The Tri-Tier Memory Architecture

To solve the problem of context decay and token bloat in long-running AI sessions, the EDASM (Event-Driven Agent State Machine) architecture employs a three-tier memory hierarchy. This structure balances performance, persistence, and semantic retrieval:

  • Tier 1 (Redis): Acts as the high-speed, short-term cache for immediate session state. It stores the most recent interactions to ensure low-latency responses.
  • Tier 2 (PostgreSQL): Serves as the source of truth for structured session history and audit logs, ensuring that state is never lost even if the cache is cleared.
  • Tier 3 (pgvector): Provides semantic search capabilities. By offloading long-term memory to a vector database, the agent can retrieve relevant historical context without needing to keep the entire conversation history in the active prompt window.

Relevance Scoring for Token Optimization

To maintain performance within strict LLM token budgets, the system uses a relevance scoring formula to dynamically prune context. Instead of a simple "first-in, first-out" approach, the system calculates a score based on the recency of the interaction and its semantic similarity to the current task. By filtering out low-relevance data, the agent maintains a high-quality context window, reducing hallucinations and preventing the "context collapse" common in long-running sessions.

Durable Execution with Temporal

AI agents often fail when external side effects (like API calls or database writes) are interrupted.

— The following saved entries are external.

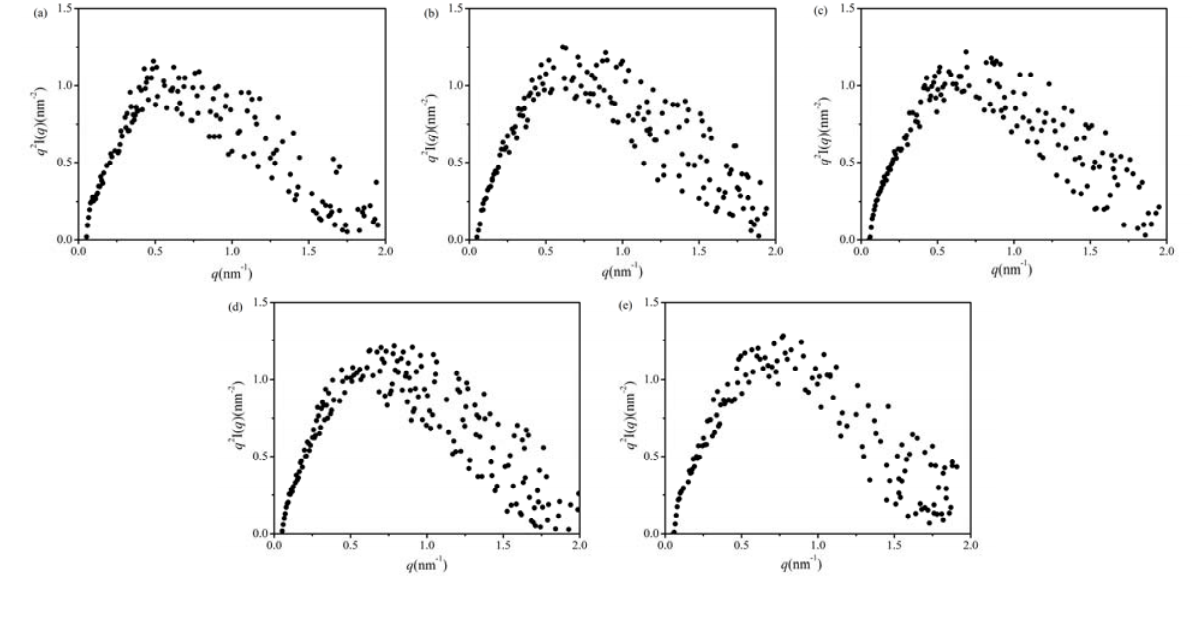
Figure 2. Kratky plots scattering curves from various frozen storage time states of gluten. ( a ) the control gluten. ( b ) 30-days-stored gluten. ( c ) 60-days-stored gluten. ( d ) 90-days-stored gluten. ( e ) 120-days-stored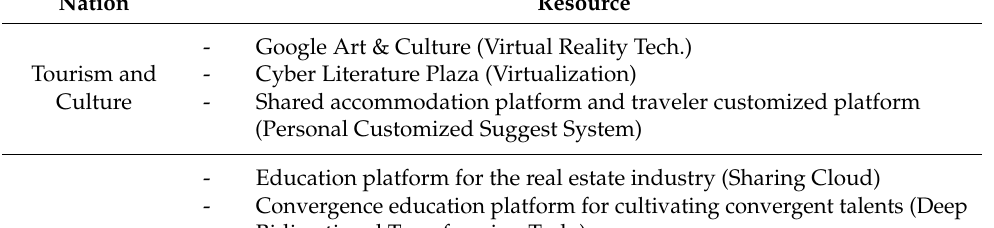
Table 2. Online and mobile platforms by industry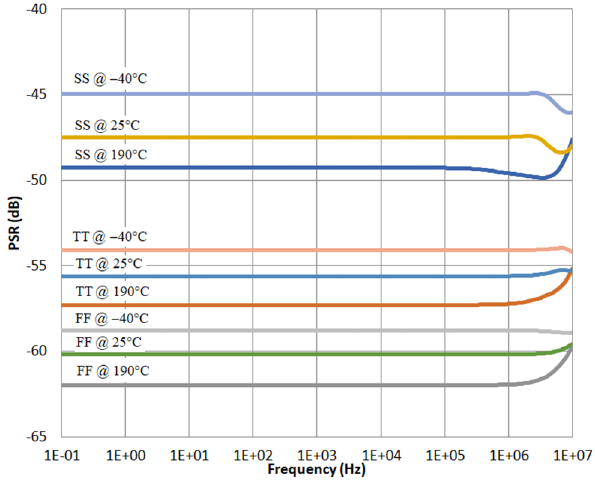
Figure 9. Corner analysis of power supply rejection, or PSR , at three temperatures and maximum supply of 24 V.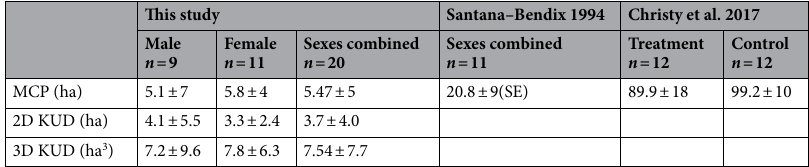
Table 2. Average (± SD) two-dimensional (minimum convex polygon (MCP) and 2D Kernel Utilization Distribution (KUD) and three-dimensional (3D KUD) activity areas for brown treesnakes ( Boiga irregularis ) in the Habitat Management Unit (HMU) during high prey availability. Activity areas from other studies are included for comparison. For the Christy et al. 2017 reference, Treatment = prey suppression plots created by applying rodenticide prior to monitoring, Control = plots not treated with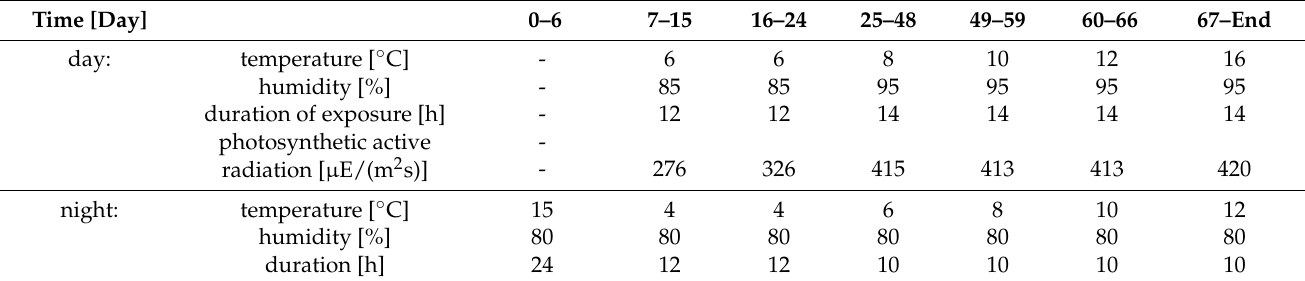
Table 1. Climate chamber program for the cultivation of summer wheat until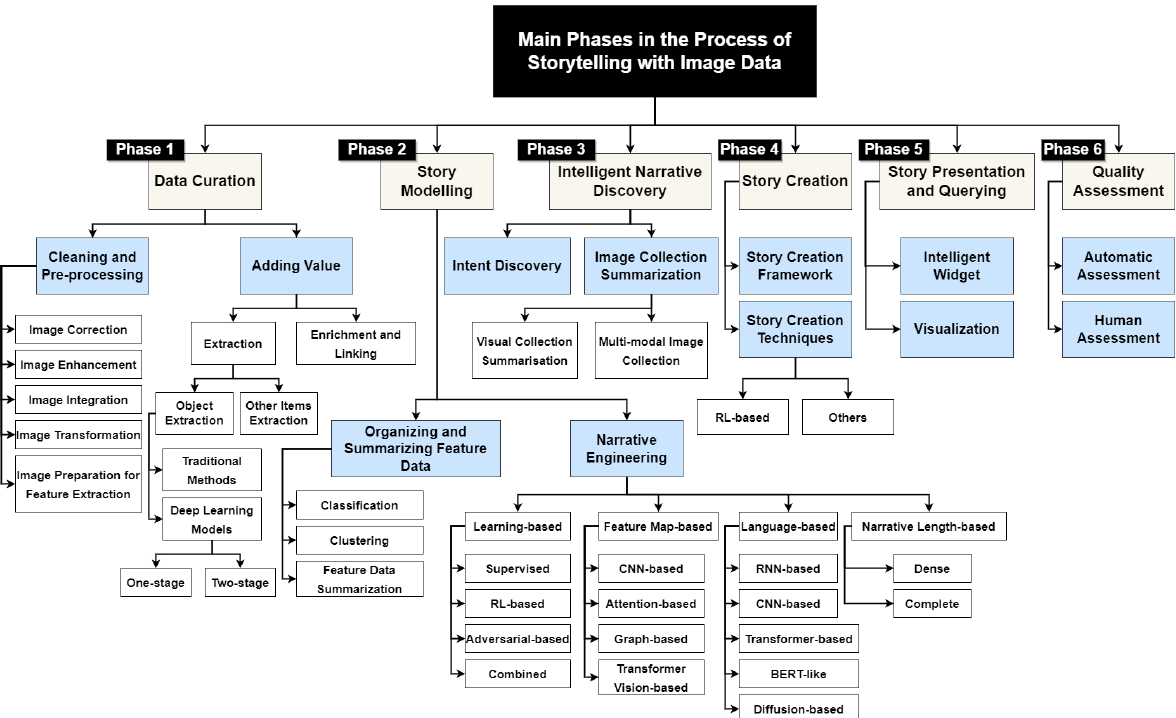
Figure 2. The proposed taxonomy for storytelling with image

The architecture integrates Temporal to manage these actions as durable workflows. By wrapping external calls in a workflow, the system ensures that if a process crashes or a network timeout occurs, the action can be retried automatically from the exact point of failure. This creates a "checkpointed" execution environment where every side effect is recoverable, effectively eliminating the risk of duplicate or partial actions that occur when agents lose track of their own progress.